Devoted and dedicated, the Basset Heeler is a medium-sized hybrid breed developed from the Basset Hound and the Australian Cattle Dog (also known as the Blue Heeler). The Basset Heeler is an occasional barker and does not pose a nuisance. The breed’s origination is not well-documented but it is suspected that the breed was initially developed to create a dog that was strong-willed and devoted to guarding and protecting. The Basset Hound’s original purpose was to hunt rabbits while the Blue Heeler’s purpose was to protect against intruders. The Basset Heeler’s current purpose is to provide protection and also to serve as a companion. The Basset Heeler most closely resembles the Blue Heeler in appearance. Its coat is short and dense like both parent breeds. Its coat color comes in a variety of combinations such as blue, blue mottled, blue speckled, red mottled, and red speckled. Its coat requires minimal grooming and is easy to maintain.
While the exact origin of the Basset Heeler is unknown, it is suspected that the breed originated in the United States. The Basset Heeler is believed to have originated when the idea of hybrid breeds began to rise in popularity. The Basset Heeler was created by the mix of the Basset Hound and the Blue Heeler. The Basset Hound was bred to be a short, stocky dog with a slow-pace for easier hunting. The Basset Hound dates back to the pre-French Revolution era when the Friars from the French Abbey of St. Hubert took a huge interest in the breed. After the French Revolution, the Basset Hound continued to rise in popularity among commoners and hunters who desired a breed that would be capable of successfully capturing small game. The Basset Hound’s nose was a much desirable trait in the breed. The Basset Hound was officially recognized by the American Kennel Club in 1935. The Blue Heeler was highly sought after due to its talent in travelling long distances over rough terrain. The breed was able to successfully control cattle without resorting to barking. Experts suggest that blue-merle Highland Collies were cross-bred with dingoes in the 1840s. It is rumored that the white blaze found on the Blue Heeler’s head is a result of the breeding. Brothers Jack and Harry Bagust desired to improve the Blue Heeler due to its effectiveness at working in the field. The breed went through several name changes throughout the years. It was called the Queensland Blue Heeler at one point and then the name was changed to Australian Heeler. Eventually, the name was settled on as the Australian Cattle Dog. In 1897, the breed standard was brought to the public’s attention. In 1897, Robert Kaleski began to breed the Blue Heeler and showed them in 1897. In 1980, the American Kennel Club officially recognized the Blue Heeler. Due to the Basset Heeler’s hybrid status, it is not officially recognized by the AKC.
The Basset Heeler resembles both breed parents – the Basset Hound and the Blue Heeler. It has flappy ears but not quite as long and pendant as the Basset Hound. Its color most closely resembles the Blue Heeler and can come in a variety of combinations such as blue, blue mottled, blue speckled, red mottled, and red speckled. Its coat is dense, short, thick, and water-repellent. Its build is muscular and it has a defined body. With an expression of strength and intelligence, the Basset Heeler has a broad skull that flattens to a stop between the eyes. It has muscular cheeks with a medium-length and powerful muzzle. The ears are small to medium in size and are set apart. Its neck and shoulders are strong and the forelegs are straight and parallel. Its feet are rounded and arched with small, but sturdy toes.

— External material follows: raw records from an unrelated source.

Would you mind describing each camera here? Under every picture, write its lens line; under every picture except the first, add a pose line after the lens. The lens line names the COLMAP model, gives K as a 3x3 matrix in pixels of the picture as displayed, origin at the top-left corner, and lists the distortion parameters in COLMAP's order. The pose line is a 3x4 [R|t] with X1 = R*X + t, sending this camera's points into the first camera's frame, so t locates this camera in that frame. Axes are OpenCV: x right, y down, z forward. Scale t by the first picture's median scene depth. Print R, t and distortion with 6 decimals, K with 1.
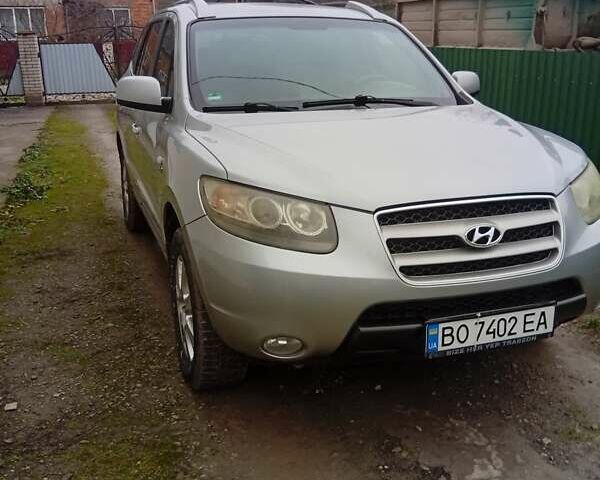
lens RADIAL K [[646.1, 0, 300.0], [0, 646.1, 240.0], [0, 0, 1]] dist [0.104618, -0.274780]
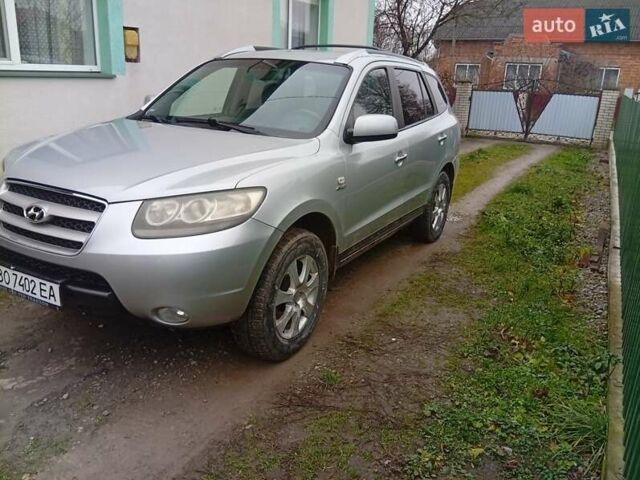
lens RADIAL K [[516.7, 0, 320.9], [0, 516.7, 235.9], [0, 0, 1]] dist [0.073292, -0.170709]
pose [[0.674457, 0.245286, -0.696378, 1.377525], [-0.264073, 0.960949, 0.082715, -0.198180], [0.689473, 0.128107, 0.712893, 0.632713]]
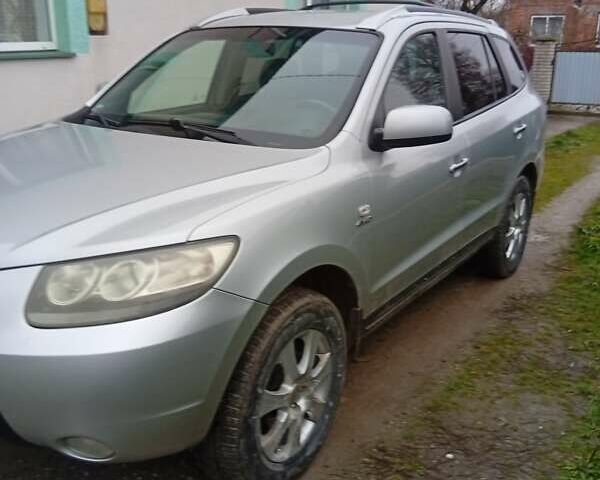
lens RADIAL K [[646.1, 0, 300.0], [0, 646.1, 240.0], [0, 0, 1]] dist [0.104618, -0.274780]
pose [[0.611702, 0.237792, -0.754504, 1.223330], [-0.243729, 0.964009, 0.106221, -0.277250], [0.752607, 0.118919, 0.647643, 0.812414]]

The Basset Heeler is known as a tenacious and energetic breed with much to offer to its family. It is independent and fierce and requires appropriate mental and physical stimulation to prevent boredom. The Basset Heeler does require caution around strangers as it has a tendency to want to protect its family. If early training is not provided, your Basset Heeler will likely act guarded and may become aggressive towards others. Extra precaution must be taken in regards to the Basset Heeler around people. The Basset Heeler also requires early training to allow it to accept children, other animals, and other dogs. The Basset Heeler is not recommended for the new owner as both parent breeds are known to be stubborn in training. Positive reinforcement is highly recommended in order for your Basset Heeler to warm up to learning. The Basset Heeler has high energy levels and must be exercised daily.
Your Basset Heeler has a high energy level and requires the appropriate outlet for exercise. Your Basset Heeler would fare best with activities such as fetching, running, and several walks per day. Walks can be split throughout the day and can be brisk in order to provide spurts of activity that allow for rest in between. The Basset Heeler would fare best in a home with a large, fenced-in yard, well contained to prevent him from going for a run on his own. He can live in both urban and rural locations as long as he is provided with the recommended amount of exercise per day to expend the energy and spunk. 60 minutes should be the minimum; he can take more and will always be willing to go wherever you go. This dog is ready to move.